One of the chief complaints people have about homeschooling is that the kids won't be properly socialized. I will admit that when I started homeschooling I worried about this too. Curly Q. is such a social person that I was sure she would need lots of interaction. Bear doesn't seem to need other people as much and that made me worry too. In the past year and a half I have learned to believe what I kept telling myself.
First, different people need different amounts of socializing, and that is ok. Just because Bear prefers to play alone sometimes doesn't mean that she is destined to become a sociopath described by her neighbors as a quiet young woman who kept to herself. Curly Q. isn't destined to become a playboy bunny because she craves constant attention.
Second, when it comes to socializing quality trumps quantity any day. At school kids have plenty of opportunities to socialize, but most of the time they have no good role models to turn to for these interactions. There ends up being a blind leading the blind situation.
Last, a school social group is terribly artificial. First they stick everyone who's birthday is within a 12 month period together. Then in some case they further group the kids by ability. This might be a good idea for teaching and learning, but not for socializing.

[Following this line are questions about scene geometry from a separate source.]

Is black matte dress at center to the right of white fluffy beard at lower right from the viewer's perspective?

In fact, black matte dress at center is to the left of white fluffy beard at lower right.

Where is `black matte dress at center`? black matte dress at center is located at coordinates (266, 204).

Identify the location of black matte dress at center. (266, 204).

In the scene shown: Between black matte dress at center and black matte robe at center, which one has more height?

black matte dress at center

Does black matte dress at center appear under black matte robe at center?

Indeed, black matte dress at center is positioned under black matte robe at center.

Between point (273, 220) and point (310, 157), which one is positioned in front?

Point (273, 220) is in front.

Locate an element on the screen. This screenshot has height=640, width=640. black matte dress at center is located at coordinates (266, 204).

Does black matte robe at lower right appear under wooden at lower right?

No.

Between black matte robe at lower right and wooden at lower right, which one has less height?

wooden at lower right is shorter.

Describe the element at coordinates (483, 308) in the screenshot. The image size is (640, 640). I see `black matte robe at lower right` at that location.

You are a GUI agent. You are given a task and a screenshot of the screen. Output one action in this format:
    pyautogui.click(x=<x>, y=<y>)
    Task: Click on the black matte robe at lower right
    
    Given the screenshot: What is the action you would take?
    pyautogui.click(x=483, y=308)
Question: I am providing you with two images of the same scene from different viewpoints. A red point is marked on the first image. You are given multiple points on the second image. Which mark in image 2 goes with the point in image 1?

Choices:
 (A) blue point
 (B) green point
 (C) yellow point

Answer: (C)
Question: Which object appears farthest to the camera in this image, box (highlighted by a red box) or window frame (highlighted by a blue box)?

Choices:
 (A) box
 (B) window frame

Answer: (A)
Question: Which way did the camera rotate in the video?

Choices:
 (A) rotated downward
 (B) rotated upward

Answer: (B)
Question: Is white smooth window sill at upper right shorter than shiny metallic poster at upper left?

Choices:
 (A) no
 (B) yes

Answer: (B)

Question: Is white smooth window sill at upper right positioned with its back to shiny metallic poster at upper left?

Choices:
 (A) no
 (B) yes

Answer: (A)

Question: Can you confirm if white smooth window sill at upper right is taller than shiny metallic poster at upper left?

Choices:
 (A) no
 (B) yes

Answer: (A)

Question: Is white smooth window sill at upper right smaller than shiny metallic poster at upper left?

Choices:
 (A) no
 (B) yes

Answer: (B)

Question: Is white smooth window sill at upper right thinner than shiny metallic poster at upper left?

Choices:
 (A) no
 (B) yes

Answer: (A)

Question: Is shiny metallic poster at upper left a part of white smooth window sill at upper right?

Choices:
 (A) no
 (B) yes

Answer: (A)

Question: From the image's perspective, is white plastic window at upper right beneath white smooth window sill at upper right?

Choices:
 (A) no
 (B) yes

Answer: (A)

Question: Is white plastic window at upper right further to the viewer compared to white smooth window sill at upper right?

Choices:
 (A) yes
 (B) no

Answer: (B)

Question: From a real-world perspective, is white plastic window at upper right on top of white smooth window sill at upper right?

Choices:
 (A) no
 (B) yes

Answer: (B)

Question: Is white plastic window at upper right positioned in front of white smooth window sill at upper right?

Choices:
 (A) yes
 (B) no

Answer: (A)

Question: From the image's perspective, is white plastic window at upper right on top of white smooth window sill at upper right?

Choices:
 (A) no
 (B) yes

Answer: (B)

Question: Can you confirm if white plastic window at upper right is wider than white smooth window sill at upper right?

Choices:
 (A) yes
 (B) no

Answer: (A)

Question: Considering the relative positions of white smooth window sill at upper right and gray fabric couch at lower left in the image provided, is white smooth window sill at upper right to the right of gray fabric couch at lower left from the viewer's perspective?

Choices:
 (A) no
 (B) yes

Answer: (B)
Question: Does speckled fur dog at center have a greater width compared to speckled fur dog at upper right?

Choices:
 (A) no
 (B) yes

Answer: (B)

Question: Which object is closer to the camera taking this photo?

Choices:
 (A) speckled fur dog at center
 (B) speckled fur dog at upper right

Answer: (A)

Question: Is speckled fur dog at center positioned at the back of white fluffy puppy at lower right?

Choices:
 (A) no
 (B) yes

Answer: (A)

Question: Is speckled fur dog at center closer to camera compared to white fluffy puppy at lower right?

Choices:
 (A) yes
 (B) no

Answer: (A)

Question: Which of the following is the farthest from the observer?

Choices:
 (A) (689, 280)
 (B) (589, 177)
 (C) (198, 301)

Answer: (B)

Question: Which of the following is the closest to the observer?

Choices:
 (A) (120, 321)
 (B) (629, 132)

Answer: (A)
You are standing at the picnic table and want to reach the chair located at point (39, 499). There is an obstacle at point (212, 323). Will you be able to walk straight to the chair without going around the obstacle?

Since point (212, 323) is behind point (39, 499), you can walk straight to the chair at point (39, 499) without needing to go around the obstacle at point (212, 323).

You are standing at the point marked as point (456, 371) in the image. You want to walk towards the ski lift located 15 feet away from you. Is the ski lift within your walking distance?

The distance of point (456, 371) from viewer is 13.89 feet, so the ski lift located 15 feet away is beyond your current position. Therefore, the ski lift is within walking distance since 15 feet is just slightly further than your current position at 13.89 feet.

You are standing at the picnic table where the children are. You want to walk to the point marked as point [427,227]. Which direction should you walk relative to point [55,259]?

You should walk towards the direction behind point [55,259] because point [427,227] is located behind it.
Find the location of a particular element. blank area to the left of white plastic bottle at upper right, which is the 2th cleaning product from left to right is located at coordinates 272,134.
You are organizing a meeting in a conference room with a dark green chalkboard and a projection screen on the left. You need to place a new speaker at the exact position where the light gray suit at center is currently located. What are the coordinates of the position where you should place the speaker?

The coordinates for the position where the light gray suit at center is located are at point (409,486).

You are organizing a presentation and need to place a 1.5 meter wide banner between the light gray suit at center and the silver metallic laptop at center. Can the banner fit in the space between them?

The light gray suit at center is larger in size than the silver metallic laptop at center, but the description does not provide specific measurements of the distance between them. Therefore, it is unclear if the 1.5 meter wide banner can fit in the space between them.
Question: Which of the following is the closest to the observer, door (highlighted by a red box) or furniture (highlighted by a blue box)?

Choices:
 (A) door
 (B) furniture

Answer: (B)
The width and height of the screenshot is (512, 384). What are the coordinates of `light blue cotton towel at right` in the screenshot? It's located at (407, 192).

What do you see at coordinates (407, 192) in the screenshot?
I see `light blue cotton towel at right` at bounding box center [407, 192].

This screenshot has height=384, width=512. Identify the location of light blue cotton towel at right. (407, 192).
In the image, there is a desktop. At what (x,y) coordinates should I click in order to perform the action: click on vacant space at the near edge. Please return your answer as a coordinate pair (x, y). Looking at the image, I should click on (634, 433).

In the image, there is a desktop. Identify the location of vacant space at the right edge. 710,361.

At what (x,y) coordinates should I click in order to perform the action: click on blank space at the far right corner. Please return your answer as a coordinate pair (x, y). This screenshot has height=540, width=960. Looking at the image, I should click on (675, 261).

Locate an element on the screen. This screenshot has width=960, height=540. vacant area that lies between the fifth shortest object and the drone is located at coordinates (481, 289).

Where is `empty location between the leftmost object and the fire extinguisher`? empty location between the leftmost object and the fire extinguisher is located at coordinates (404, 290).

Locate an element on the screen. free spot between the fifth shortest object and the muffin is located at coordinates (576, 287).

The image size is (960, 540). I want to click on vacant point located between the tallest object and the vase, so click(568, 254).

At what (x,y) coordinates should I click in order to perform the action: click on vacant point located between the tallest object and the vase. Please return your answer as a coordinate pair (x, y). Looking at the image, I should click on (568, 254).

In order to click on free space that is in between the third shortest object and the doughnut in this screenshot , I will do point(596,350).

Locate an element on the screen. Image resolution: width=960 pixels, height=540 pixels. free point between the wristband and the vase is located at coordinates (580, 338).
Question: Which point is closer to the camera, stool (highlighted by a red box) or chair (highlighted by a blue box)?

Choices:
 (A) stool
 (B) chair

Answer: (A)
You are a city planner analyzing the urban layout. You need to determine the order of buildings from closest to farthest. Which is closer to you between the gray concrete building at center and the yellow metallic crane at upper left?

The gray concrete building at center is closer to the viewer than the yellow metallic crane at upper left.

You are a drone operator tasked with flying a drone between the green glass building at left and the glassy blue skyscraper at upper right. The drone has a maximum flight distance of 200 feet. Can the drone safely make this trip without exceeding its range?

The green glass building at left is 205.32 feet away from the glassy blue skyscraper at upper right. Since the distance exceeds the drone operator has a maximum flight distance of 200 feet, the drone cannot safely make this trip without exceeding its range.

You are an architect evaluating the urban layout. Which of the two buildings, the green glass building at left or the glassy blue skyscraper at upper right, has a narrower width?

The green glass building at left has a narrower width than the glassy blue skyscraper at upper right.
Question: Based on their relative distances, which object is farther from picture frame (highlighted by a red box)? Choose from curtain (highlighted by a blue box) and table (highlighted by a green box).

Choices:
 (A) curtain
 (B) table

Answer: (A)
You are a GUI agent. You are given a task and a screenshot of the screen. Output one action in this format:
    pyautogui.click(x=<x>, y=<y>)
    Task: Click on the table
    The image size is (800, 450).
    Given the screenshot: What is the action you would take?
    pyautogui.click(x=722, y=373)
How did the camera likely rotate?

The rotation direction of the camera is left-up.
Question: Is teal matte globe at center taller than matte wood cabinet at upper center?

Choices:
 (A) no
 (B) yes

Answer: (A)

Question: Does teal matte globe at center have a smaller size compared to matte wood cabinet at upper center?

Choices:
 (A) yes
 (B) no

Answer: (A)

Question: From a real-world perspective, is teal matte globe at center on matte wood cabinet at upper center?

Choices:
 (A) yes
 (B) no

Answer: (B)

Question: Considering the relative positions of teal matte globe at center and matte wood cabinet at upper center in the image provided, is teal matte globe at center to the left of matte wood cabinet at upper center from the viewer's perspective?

We are becoming more active in our local homeschool group, and these points seem so obvious when spending time with them. The kids move from one conversation to another (with all ages of other kids and grownups) with total ease. Some of the kids spend lots of time socializing; some kids are more frugal with their words. None of them appear to be ill at ease although it is a very new group. There may come a time when we decide homeschooling isn't the best choice for us, but I am sure it won't because of socialization.